Au besoin, l’anglais !
Après la circulation fulgurante ces jours-ci d’une rumeur selon laquelle le département ministériel chargé de l’Éducation s’apprête à instaurer l’enseignement de la langue anglaise à partir de la 3e année primaire dès la prochaine rentrée scolaire, le débat sur les langues en Algérie revient avec force, notamment dans la sphère éducative.
Une fois de trop, le français est dans le collimateur de ses réfractaires. Ces derniers croient au pouvoir magique de l’anglais qui se présente désormais comme le kit de survie pour sauver ce qu’il reste à sauver dans cette Éducation prodiguée à environ huit millions d’élèves algériens.
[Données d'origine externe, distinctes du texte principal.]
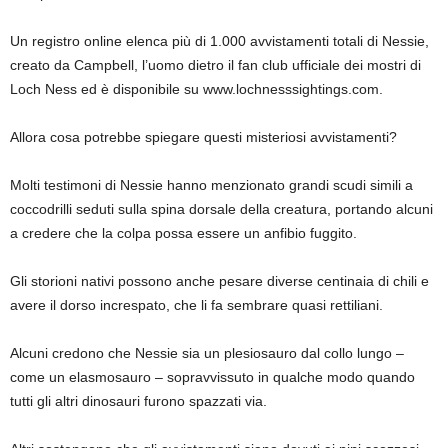
Un registro online elenca più di 1.000 avvistamenti totali di Nessie,
creato da Campbell, l’uomo dietro il fan club ufficiale dei mostri di
Loch Ness ed è disponibile su www.lochnesssightings.com.
Allora cosa potrebbe spiegare questi misteriosi avvistamenti?
Molti testimoni di Nessie hanno menzionato grandi scudi simili a
coccodrilli seduti sulla spina dorsale della creatura, portando alcuni
a credere che la colpa possa essere un anfibio fuggito.
Gli storioni nativi possono anche pesare diverse centinaia di chili e
avere il dorso increspato, che li fa sembrare quasi rettiliani.
Alcuni credono che Nessie sia un plesiosauro dal collo lungo –
come un elasmosauro – sopravvissuto in qualche modo quando
tutti gli altri dinosauri furono spazzati via.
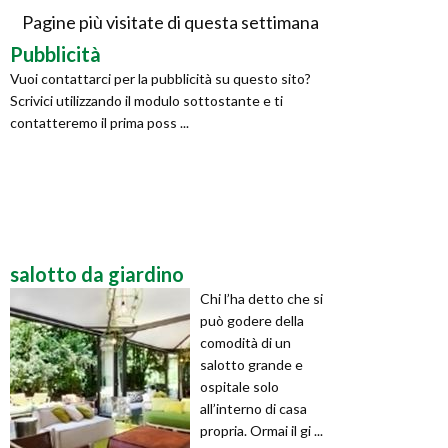
Pagine più visitate di questa settimana
Pubblicità
Vuoi contattarci per la pubblicità su questo sito?
Scrivici utilizzando il modulo sottostante e ti
contatteremo il prima poss ...
salotto da giardino
Chi l’ha detto che si
può godere della
comodità di un
salotto grande e
ospitale solo
all’interno di casa
propria. Ormai il gi ...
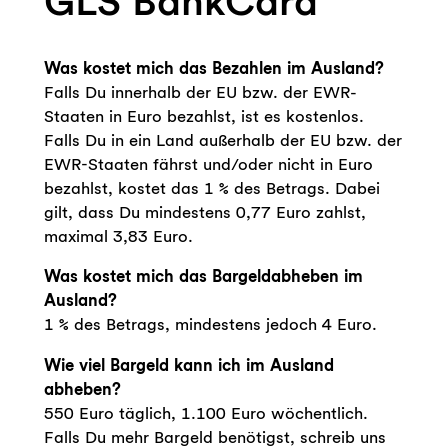
GLS BankCard
Was kostet mich das Bezahlen im Ausland?
Falls Du innerhalb der EU bzw. der EWR-
Staaten in Euro bezahlst, ist es kostenlos.
Falls Du in ein Land außerhalb der EU bzw. der
EWR-Staaten fährst und/oder nicht in Euro
bezahlst, kostet das 1 % des Betrags. Dabei
gilt, dass Du mindestens 0,77 Euro zahlst,
maximal 3,83 Euro.
Was kostet mich das Bargeldabheben im
Ausland?
1 % des Betrags, mindestens jedoch 4 Euro.
Wie viel Bargeld kann ich im Ausland
abheben?
550 Euro täglich, 1.100 Euro wöchentlich.
Falls Du mehr Bargeld benötigst, schreib uns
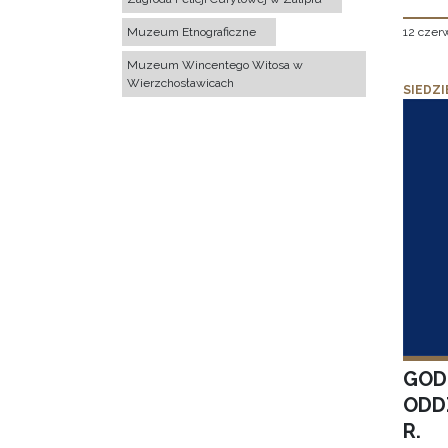
12 czer
Muzeum Etnograficzne
Muzeum Wincentego Witosa w
Wierzchosławicach
SIEDZI
GOD
ODD
R.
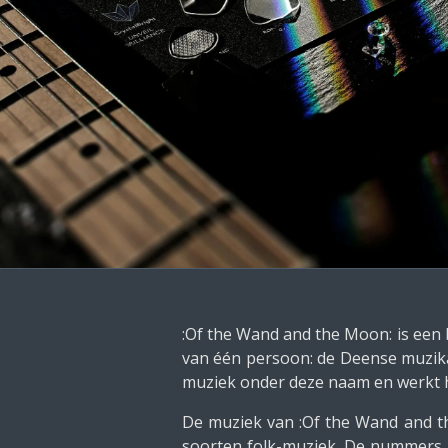
:Of the Wand and the Moon: is een 
van één persoon: de Deense muzi
muziek onder deze naam en werkt 
De muziek van :Of the Wand and th
soorten folk-muziek. De nummers b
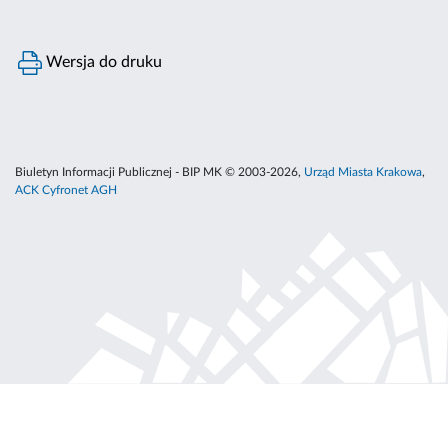
Wersja do druku
Biuletyn Informacji Publicznej - BIP MK © 2003-2026,
Urząd Miasta Krakowa
,
ACK Cyfronet AGH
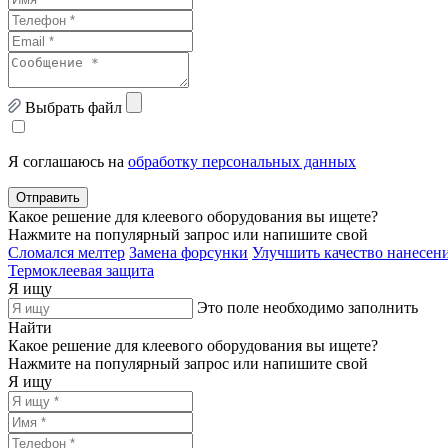
Выбрать файл
Я соглашаюсь на
обработку персональных данных
Отправить
Какое решение для клеевого оборудования вы ищете?
Нажмите на популярный запрос или напишите свой
Сломался мелтер
Замена форсунки
Улучшить качество нанесени
Термоклеевая защита
Я ищу
Это поле необходимо заполнить
Найти
Какое решение для клеевого оборудования вы ищете?
Нажмите на популярный запрос или напишите свой
Я ищу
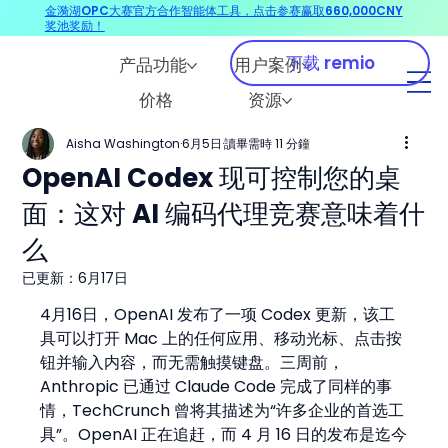
金漪湖OPC大赛官方合作智能体工具，点击参赛赢取660,000CNY
奖池奖励！
下载 remio
产品功能
用户案例
价格
资源
Aisha Washington
6月5日
讀畢需時 11 分鐘
OpenAI Codex 现可控制您的桌
面：这对 AI 编码代理竞赛意味着什
么
已更新：
6月17日
4月16日，OpenAI 发布了一项 Codex 更新，该工
具可以打开 Mac 上的任何应用、移动光标、点击按
钮并输入内容，而无需触摸键盘。三周前，
Anthropic 已通过 Claude Code 完成了同样的事
情，TechCrunch 曾将其描述为“许多企业的首选工
具”。OpenAI 正在追赶，而 4 月 16 日的发布是迄今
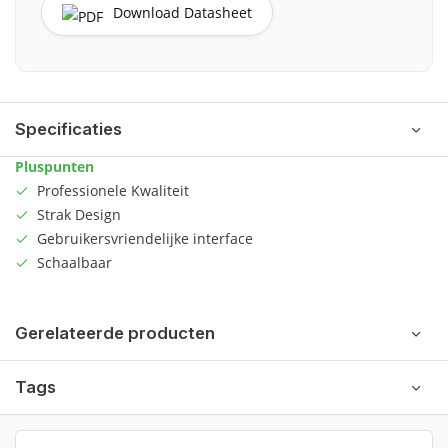
Download Datasheet
Specificaties
Pluspunten
Professionele Kwaliteit
Strak Design
Gebruikersvriendelijke interface
Schaalbaar
Gerelateerde producten
Tags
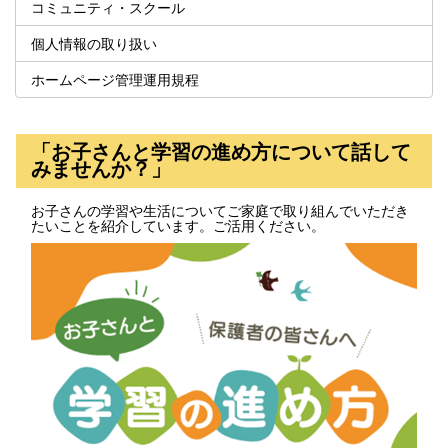
コミュニティ・スクール
個人情報の取り扱い
ホームページ管理運用規程
「お子さんと学習の進め方について話して
みませんか？」
お子さんの学習や生活についてご家庭で取り組んでいただき
たいことを紹介しています。ご活用ください。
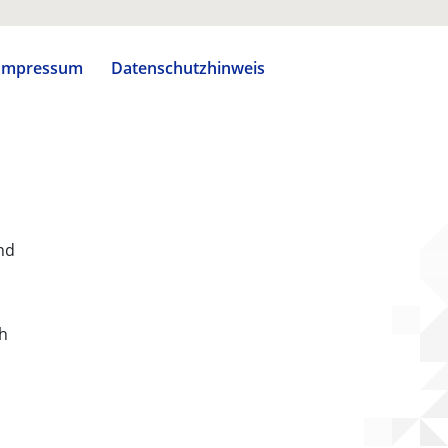
Impressum
Datenschutzhinweis
nd
ch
Les tenants de cette opinion soutiennent que l’anglais procurera à l’Algérie et aux Algériens plus de chances pour rejoindre le train de la modernité. Et pourtant, le rapport entre langue et progrès n’a pas été, pour autant que je sache, encore prouvé scientifiquement, si ce n’est une question de visibilité à l’échelle planétaire. Une visibilité régie toujours, faut-il le rappeler, par la loi du plus fort.
L’heure, aujourd’hui, est au polyglottisme. Entreprendre une modernisation par anglicisation plaide donc en faveur de l’uniformisation du monde, ce qui constitue en lui-même un danger majeur selon qu’il nie la diversité et empêche toute tentative de multiplier un même à l’aide des moules linguistique et culturels présents et fort différents surtout.
Par ailleurs, il faut savoir que se servir d’une langue demeure relatif à ce dont on partage avec notre voisin de proximité ou de lointain. Le monde n’est soumis à l’obligation de parler l’anglais que lorsqu’il en éprouve le besoin. De surcroît, parler anglais ou français ou n’importe quelle autre langue n’est, en soi, pas non plus une preuve d’intelligence. Il en est ainsi pour l’Algérie et les Algériens.
Nous, les Algériens, sommes appelés à nous servir de la langue qui servirait le mieux nos affaires. Il incombe donc à chacun de nous de se faire une définition des plus claires possible de ce qui pourrait être le plurilinguisme et/ ou le polyglottisme lui convenant pour pouvoir en tirer profit le temps de son existence.
« La langue suit, naturellement, l’action politique »
Cela dit, l’Algérie est plus que jamais tenue à dresser les contours d’une nouvelle politique linguistique allant avec les besoins et intérêts suprêmes de la société algérienne ou Nation comme le préfèrent certains. Pour voir le jour, cette politique doit en premier lieu rompre avec l’obscurantisme avec ses multiples facettes que les décideurs sont en train d’imprimer à la société. Revoir alors le statut de l’anglais à l’école ainsi que dans la société est synonyme d’une réforme qui doit être confiée à son milieu naturel et non régie par des textes et des ordonnances selon l’âge de l’ordonnateur.
Notre vérité à nous est là : notre Éducation plurilingue souffre. Et pour la faire guérir, apprenons à planifier les choses et prévenir le futur pour garder une marge de manœuvre assez importance au cas où les actes ne suivraient pas les bonnes volontés.
En effet, envisager les choses de la sorte va devoir d’abord nous faire éviter que celles-ci évoluent dans l’anarchie ; ensuite, avoir du temps pour mesurer l’ampleur de telle entreprise ainsi que sa portée à court, à moyen et à long terme ; enfin, pour réfléchir aux modalités de sa mise en œuvre. Pour faire aboutir ce projet, il serait judicieux de construire à partir du passé ; c’est-à-dire tirer les enseignements qu’il faut. Car entreprendre une action d’une ampleur pareille, rappelons-le, implique la réponse à de nombreuses questions notamment : pourquoi changer ? Comment changer ? Quel produit pour ce changement ?…
Sur un autre plan, il ne faudra cependant pas omettre aussi qu’une bonne politique linguistique est un formidable outil de participation à la mondialisation et partant un levier au développement durable. Ce faisant, nous pourrons parler d’innovation digne de nom, c’est-à-dire, au sens le plus sublime du terme.
Cette innovation préconise, après conception, la participation des principaux protagonistes d’abord pour adopter la nouvelle manière de voir et de concevoir le monde autour suivant les attentes ; ensuite, la mettre en pratique, c’est-à-dire la vivre. C’est en cela que cette innovation formera la panacée pour éviter un saut dans l’inconnu ; pour que ne nous disions pas également par la suite que l’Histoire est un éternel recommencement, mais surtout pour que l’Histoire elle-même ne retienne pas que l’Algérie est une mauvaise élève.
Dr H. Belkacem
1- L’être humain en tant que tel : un être en chair et en os (Benoit, 2008).